Task prompt —
Output exactly the lines from the one holding "Vigantolvit D3 2000 Вигантолвит 2000" through the final line of the entries.
━━━━━ Exercise input ━━━━━
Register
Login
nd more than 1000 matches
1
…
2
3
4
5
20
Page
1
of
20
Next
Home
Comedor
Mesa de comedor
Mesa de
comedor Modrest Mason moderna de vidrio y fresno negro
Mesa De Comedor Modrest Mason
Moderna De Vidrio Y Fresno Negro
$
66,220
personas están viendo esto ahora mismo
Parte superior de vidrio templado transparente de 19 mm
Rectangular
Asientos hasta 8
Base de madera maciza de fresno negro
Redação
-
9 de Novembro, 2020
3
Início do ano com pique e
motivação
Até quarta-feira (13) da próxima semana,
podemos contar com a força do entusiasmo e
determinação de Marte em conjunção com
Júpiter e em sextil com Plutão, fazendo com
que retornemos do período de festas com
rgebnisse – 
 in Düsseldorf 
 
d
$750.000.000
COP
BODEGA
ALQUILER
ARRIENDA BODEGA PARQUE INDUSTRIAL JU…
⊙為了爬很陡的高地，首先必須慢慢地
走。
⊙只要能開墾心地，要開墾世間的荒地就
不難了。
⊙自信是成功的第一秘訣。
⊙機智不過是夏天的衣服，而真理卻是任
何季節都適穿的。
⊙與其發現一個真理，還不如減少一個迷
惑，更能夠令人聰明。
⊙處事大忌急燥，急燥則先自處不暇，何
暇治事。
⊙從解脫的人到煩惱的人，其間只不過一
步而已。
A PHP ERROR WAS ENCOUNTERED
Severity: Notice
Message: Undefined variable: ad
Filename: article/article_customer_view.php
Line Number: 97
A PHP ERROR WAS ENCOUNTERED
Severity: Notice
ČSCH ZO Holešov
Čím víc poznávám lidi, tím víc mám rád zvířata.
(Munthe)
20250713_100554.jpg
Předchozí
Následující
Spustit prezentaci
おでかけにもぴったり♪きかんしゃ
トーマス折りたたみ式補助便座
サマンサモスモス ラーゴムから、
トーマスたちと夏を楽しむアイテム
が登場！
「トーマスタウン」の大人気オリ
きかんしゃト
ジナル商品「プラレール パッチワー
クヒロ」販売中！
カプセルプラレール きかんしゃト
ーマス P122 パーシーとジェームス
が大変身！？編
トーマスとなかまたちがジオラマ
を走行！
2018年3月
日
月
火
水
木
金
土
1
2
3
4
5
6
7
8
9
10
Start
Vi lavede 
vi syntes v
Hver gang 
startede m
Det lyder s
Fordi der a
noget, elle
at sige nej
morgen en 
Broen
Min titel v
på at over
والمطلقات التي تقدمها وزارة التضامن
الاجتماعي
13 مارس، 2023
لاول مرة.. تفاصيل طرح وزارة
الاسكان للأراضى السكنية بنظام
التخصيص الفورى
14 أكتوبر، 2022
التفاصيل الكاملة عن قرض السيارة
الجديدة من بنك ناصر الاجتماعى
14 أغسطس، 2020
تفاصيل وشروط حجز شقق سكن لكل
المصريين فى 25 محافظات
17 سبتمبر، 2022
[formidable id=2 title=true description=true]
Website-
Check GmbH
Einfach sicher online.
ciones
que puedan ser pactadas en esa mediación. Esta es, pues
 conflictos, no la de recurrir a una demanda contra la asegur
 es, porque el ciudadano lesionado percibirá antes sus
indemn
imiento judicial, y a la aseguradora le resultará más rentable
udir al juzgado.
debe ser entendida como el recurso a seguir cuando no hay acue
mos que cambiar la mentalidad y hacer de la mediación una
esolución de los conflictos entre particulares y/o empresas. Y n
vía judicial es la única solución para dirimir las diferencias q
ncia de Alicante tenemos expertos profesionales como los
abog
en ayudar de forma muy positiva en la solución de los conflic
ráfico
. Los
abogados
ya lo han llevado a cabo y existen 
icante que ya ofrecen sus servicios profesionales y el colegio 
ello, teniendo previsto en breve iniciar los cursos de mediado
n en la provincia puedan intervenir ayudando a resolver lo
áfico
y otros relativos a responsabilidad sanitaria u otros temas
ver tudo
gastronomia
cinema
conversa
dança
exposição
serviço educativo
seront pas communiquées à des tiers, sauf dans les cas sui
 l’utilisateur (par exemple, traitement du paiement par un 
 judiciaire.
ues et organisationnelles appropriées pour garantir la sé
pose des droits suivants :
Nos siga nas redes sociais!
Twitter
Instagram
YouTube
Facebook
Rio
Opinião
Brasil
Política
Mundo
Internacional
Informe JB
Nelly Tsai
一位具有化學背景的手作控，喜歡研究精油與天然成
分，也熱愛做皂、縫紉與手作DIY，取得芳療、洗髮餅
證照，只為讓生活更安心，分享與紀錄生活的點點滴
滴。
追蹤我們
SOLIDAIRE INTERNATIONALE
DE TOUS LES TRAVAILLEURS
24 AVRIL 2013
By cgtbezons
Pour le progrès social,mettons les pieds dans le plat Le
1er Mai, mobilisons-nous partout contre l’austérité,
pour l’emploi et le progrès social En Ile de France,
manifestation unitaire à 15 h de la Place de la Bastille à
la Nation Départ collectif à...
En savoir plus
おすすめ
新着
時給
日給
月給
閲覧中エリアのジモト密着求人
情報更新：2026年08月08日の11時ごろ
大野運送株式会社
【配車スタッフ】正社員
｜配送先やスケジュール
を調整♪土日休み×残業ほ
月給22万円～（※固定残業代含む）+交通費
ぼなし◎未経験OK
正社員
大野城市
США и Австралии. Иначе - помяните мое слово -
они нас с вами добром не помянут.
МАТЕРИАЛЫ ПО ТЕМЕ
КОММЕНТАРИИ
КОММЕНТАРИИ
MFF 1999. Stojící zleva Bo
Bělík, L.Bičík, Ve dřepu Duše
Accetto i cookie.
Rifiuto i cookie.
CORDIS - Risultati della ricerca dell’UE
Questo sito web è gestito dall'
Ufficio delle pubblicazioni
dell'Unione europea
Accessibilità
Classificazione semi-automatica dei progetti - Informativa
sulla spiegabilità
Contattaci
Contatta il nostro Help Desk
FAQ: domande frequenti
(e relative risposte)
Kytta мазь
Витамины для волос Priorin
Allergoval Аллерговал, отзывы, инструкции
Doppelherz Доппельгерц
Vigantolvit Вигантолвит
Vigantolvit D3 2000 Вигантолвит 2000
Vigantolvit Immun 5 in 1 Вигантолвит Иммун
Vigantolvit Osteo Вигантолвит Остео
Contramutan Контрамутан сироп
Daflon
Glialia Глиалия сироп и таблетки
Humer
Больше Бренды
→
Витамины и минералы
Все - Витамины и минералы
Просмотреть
━━━━━
Response for this exercise —
Vigantolvit D3 2000 Вигантолвит 2000
Vigantolvit Immun 5 in 1 Вигантолвит Иммун
Vigantolvit Osteo Вигантолвит Остео
Contramutan Контрамутан сироп
Daflon
Glialia Глиалия сироп и таблетки
Humer
Больше Бренды
→
Витамины и минералы
Все - Витамины и минералы
Просмотреть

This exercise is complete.